Work to be completed: Look through the listing below and write out exactly the lines from the line with "6:30 | ARTHUR" to the line with "5227 | | | 8:00 PM |", both included, and no others.

Task input:
Start of Block
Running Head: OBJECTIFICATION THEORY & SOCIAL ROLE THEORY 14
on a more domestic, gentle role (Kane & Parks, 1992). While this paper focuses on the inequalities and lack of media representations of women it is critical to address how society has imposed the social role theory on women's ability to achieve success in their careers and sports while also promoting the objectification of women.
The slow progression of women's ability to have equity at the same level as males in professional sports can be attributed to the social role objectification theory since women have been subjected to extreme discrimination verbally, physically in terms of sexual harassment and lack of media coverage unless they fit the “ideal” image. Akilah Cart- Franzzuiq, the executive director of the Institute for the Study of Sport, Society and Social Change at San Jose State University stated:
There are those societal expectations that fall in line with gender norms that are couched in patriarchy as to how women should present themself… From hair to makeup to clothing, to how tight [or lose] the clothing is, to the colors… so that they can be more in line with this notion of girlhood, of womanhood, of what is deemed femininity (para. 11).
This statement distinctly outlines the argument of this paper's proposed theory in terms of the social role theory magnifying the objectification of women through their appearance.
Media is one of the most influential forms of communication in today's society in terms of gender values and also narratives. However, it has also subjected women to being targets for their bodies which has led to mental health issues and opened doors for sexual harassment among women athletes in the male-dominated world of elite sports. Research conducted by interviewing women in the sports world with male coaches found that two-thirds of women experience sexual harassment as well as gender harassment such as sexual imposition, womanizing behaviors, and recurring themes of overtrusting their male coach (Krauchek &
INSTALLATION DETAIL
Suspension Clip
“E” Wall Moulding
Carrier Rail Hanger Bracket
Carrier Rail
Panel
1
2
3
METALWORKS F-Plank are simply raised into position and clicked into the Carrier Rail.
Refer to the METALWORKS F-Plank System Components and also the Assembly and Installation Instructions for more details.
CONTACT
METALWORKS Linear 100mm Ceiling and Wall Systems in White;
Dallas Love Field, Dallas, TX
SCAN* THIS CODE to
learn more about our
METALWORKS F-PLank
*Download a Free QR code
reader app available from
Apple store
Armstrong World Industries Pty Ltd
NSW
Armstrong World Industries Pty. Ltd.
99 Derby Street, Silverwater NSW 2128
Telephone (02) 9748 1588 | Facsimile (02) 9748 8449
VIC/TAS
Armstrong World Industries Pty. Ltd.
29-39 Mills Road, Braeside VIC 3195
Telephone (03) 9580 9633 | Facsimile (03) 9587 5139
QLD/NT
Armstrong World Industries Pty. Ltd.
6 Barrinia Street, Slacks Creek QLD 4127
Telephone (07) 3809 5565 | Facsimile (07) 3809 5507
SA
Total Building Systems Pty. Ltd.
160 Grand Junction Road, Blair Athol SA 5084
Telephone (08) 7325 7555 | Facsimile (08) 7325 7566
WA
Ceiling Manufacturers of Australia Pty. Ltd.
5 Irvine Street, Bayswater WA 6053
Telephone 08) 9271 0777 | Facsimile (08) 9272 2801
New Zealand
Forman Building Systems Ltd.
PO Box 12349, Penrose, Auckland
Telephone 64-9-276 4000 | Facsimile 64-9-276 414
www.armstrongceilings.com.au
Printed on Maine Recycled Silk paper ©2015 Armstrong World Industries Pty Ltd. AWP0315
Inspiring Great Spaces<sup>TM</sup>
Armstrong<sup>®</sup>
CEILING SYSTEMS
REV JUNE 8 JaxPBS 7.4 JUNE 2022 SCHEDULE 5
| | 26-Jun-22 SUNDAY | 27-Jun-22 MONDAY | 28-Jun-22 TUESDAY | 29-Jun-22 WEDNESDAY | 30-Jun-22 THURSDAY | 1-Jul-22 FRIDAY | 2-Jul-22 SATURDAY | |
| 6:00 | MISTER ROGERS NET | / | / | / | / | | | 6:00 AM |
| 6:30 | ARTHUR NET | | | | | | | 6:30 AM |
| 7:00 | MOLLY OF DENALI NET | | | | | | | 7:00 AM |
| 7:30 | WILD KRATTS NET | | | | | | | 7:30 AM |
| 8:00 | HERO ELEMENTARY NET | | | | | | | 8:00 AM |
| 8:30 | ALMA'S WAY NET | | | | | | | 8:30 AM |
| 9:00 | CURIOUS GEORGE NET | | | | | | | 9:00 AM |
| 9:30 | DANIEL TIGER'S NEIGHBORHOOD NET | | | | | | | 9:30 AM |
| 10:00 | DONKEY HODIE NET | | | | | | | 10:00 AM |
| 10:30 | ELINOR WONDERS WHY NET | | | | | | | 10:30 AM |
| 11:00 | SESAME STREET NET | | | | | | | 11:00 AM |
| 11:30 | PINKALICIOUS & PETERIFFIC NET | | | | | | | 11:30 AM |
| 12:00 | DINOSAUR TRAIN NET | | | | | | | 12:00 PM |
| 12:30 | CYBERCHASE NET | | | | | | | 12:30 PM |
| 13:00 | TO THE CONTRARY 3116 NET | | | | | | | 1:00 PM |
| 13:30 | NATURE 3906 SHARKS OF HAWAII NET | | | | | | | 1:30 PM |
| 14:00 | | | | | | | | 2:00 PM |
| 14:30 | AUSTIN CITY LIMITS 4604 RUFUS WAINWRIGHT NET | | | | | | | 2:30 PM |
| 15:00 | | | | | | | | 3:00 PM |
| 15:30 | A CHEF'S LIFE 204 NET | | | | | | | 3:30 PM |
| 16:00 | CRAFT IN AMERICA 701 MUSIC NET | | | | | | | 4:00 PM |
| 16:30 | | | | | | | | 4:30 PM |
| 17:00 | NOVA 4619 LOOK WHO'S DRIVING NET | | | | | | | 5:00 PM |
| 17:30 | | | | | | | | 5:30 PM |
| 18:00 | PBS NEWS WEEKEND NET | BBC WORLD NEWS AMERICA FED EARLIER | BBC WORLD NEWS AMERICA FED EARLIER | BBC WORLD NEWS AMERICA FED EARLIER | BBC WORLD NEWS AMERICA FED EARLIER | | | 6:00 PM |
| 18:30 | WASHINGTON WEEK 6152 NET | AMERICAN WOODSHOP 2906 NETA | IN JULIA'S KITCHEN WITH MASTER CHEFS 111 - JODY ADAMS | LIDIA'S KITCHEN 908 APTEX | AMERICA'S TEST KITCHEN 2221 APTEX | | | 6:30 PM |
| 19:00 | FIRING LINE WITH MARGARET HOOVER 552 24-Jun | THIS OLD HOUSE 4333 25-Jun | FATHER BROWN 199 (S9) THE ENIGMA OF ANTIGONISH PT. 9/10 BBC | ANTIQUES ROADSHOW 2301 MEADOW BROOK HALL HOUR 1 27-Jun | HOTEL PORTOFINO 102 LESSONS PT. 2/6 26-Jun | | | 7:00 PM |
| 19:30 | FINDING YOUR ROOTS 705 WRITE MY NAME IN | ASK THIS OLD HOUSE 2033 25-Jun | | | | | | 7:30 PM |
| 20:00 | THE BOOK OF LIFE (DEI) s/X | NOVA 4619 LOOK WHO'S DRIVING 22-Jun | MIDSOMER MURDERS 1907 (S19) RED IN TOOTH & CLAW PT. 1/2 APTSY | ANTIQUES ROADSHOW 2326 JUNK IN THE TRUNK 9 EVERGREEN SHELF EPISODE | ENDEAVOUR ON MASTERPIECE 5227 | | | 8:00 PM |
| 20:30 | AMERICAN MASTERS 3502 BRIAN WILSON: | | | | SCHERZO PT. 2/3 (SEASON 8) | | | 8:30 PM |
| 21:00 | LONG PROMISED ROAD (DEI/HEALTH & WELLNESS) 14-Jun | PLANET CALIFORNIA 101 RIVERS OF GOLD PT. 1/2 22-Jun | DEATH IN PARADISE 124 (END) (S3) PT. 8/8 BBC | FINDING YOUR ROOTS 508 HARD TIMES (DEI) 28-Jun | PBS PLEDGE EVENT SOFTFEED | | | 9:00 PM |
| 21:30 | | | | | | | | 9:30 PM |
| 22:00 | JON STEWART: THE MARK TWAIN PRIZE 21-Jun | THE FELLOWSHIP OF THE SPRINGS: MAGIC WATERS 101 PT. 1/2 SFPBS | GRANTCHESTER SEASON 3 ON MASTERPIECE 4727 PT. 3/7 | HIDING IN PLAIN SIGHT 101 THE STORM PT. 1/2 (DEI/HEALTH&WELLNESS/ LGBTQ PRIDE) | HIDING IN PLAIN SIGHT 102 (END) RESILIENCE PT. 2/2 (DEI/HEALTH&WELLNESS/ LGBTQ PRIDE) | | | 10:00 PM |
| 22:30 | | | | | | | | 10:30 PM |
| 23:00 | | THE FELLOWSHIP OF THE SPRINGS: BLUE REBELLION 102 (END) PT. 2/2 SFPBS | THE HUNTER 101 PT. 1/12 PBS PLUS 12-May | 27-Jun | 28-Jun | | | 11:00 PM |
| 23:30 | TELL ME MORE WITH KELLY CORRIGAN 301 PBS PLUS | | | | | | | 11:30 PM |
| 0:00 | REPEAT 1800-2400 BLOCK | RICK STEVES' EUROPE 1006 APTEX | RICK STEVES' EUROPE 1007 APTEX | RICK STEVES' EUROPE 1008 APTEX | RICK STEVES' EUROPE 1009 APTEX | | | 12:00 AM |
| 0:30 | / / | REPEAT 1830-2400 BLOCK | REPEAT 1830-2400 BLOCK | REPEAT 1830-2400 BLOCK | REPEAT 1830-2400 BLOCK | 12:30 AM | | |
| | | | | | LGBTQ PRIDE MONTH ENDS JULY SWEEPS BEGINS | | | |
End of Block
Your response:
| 6:30 | ARTHUR NET | | | | | | | 6:30 AM |
| 7:00 | MOLLY OF DENALI NET | | | | | | | 7:00 AM |
| 7:30 | WILD KRATTS NET | | | | | | | 7:30 AM |
| 8:00 | HERO ELEMENTARY NET | | | | | | | 8:00 AM |
| 8:30 | ALMA'S WAY NET | | | | | | | 8:30 AM |
| 9:00 | CURIOUS GEORGE NET | | | | | | | 9:00 AM |
| 9:30 | DANIEL TIGER'S NEIGHBORHOOD NET | | | | | | | 9:30 AM |
| 10:00 | DONKEY HODIE NET | | | | | | | 10:00 AM |
| 10:30 | ELINOR WONDERS WHY NET | | | | | | | 10:30 AM |
| 11:00 | SESAME STREET NET | | | | | | | 11:00 AM |
| 11:30 | PINKALICIOUS & PETERIFFIC NET | | | | | | | 11:30 AM |
| 12:00 | DINOSAUR TRAIN NET | | | | | | | 12:00 PM |
| 12:30 | CYBERCHASE NET | | | | | | | 12:30 PM |
| 13:00 | TO THE CONTRARY 3116 NET | | | | | | | 1:00 PM |
| 13:30 | NATURE 3906 SHARKS OF HAWAII NET | | | | | | | 1:30 PM |
| 14:00 | | | | | | | | 2:00 PM |
| 14:30 | AUSTIN CITY LIMITS 4604 RUFUS WAINWRIGHT NET | | | | | | | 2:30 PM |
| 15:00 | | | | | | | | 3:00 PM |
| 15:30 | A CHEF'S LIFE 204 NET | | | | | | | 3:30 PM |
| 16:00 | CRAFT IN AMERICA 701 MUSIC NET | | | | | | | 4:00 PM |
| 16:30 | | | | | | | | 4:30 PM |
| 17:00 | NOVA 4619 LOOK WHO'S DRIVING NET | | | | | | | 5:00 PM |
| 17:30 | | | | | | | | 5:30 PM |
| 18:00 | PBS NEWS WEEKEND NET | BBC WORLD NEWS AMERICA FED EARLIER | BBC WORLD NEWS AMERICA FED EARLIER | BBC WORLD NEWS AMERICA FED EARLIER | BBC WORLD NEWS AMERICA FED EARLIER | | | 6:00 PM |
| 18:30 | WASHINGTON WEEK 6152 NET | AMERICAN WOODSHOP 2906 NETA | IN JULIA'S KITCHEN WITH MASTER CHEFS 111 - JODY ADAMS | LIDIA'S KITCHEN 908 APTEX | AMERICA'S TEST KITCHEN 2221 APTEX | | | 6:30 PM |
| 19:00 | FIRING LINE WITH MARGARET HOOVER 552 24-Jun | THIS OLD HOUSE 4333 25-Jun | FATHER BROWN 199 (S9) THE ENIGMA OF ANTIGONISH PT. 9/10 BBC | ANTIQUES ROADSHOW 2301 MEADOW BROOK HALL HOUR 1 27-Jun | HOTEL PORTOFINO 102 LESSONS PT. 2/6 26-Jun | | | 7:00 PM |
| 19:30 | FINDING YOUR ROOTS 705 WRITE MY NAME IN | ASK THIS OLD HOUSE 2033 25-Jun | | | | | | 7:30 PM |
| 20:00 | THE BOOK OF LIFE (DEI) s/X | NOVA 4619 LOOK WHO'S DRIVING 22-Jun | MIDSOMER MURDERS 1907 (S19) RED IN TOOTH & CLAW PT. 1/2 APTSY | ANTIQUES ROADSHOW 2326 JUNK IN THE TRUNK 9 EVERGREEN SHELF EPISODE | ENDEAVOUR ON MASTERPIECE 5227 | | | 8:00 PM |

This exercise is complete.